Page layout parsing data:
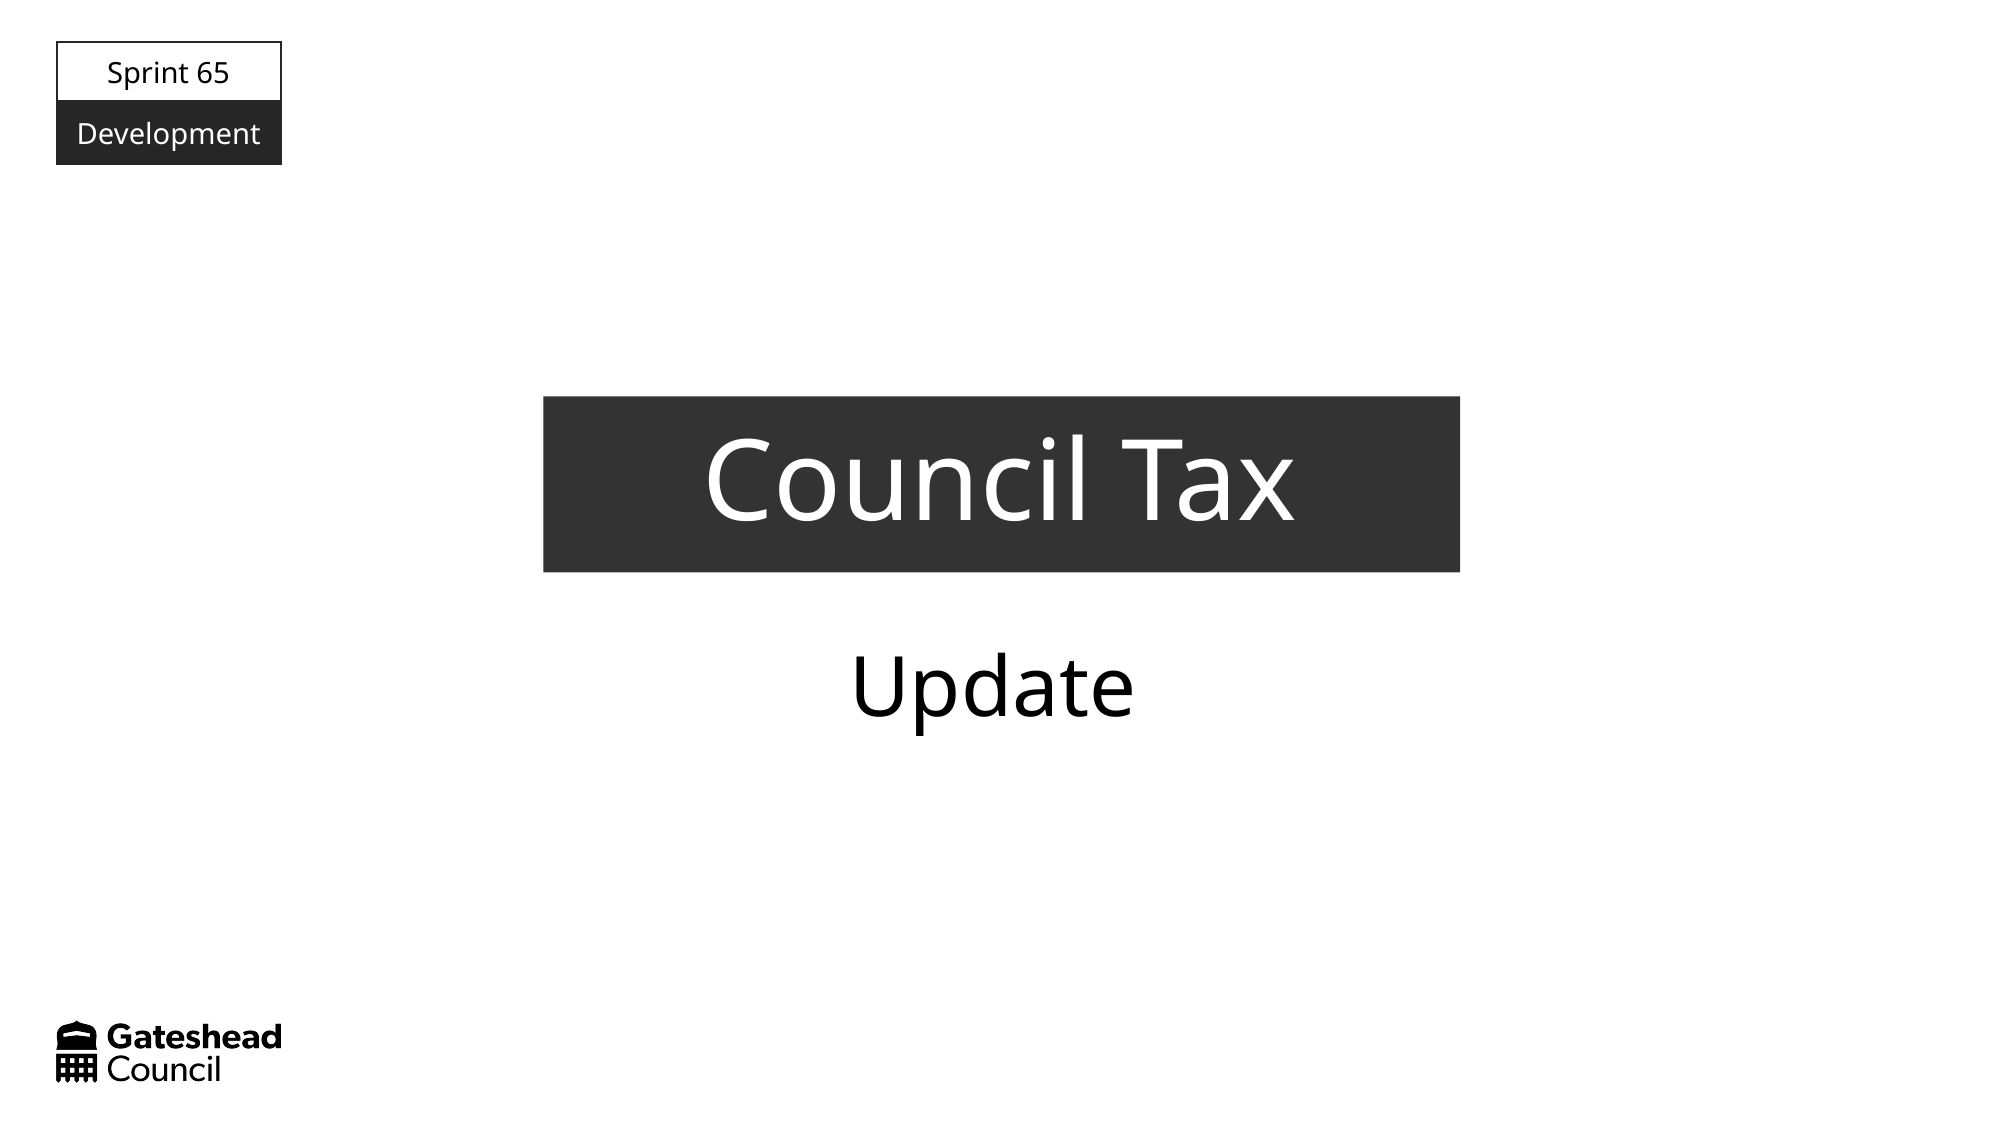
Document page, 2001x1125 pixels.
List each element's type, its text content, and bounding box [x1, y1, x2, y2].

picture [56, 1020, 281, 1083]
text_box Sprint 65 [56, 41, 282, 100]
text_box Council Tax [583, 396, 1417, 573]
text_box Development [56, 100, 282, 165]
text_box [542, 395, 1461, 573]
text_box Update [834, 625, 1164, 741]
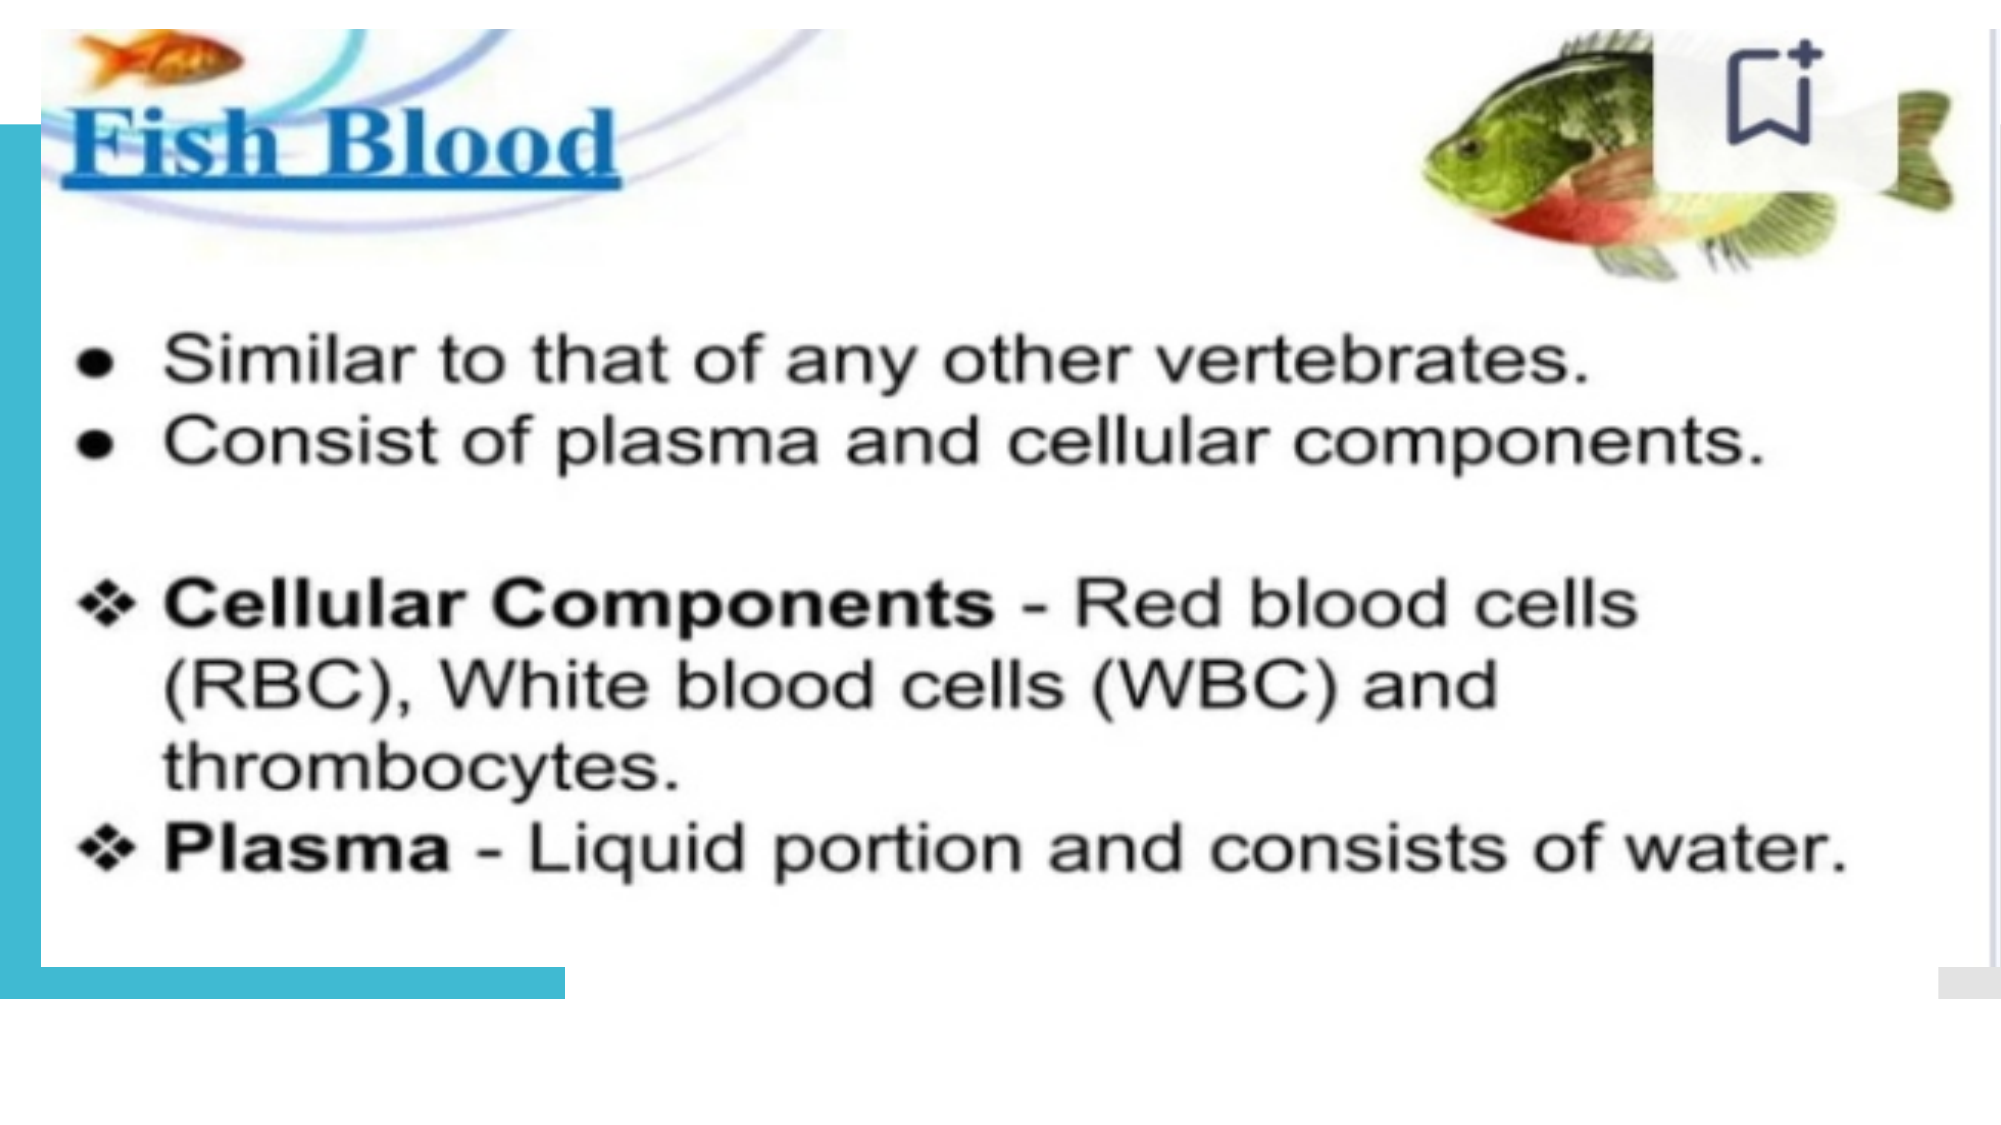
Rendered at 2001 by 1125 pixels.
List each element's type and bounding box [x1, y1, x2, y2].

• **What you will do**: This task calls for an exact copy of the data above, without pictures.

• **Output below**:
Document page, 2001x1125 pixels.
List each element's type, its text content, and bounding box [x1, y1, x2, y2].

picture [56, 1020, 281, 1083]
text_box Sprint 65 [56, 41, 282, 100]
text_box Council Tax [583, 396, 1417, 573]
text_box Development [56, 100, 282, 165]
text_box [542, 395, 1461, 573]
text_box Update [834, 625, 1164, 741]
Rendered at 2001 by 1125 pixels.
List each element's type and bounding box [x1, y1, x2, y2].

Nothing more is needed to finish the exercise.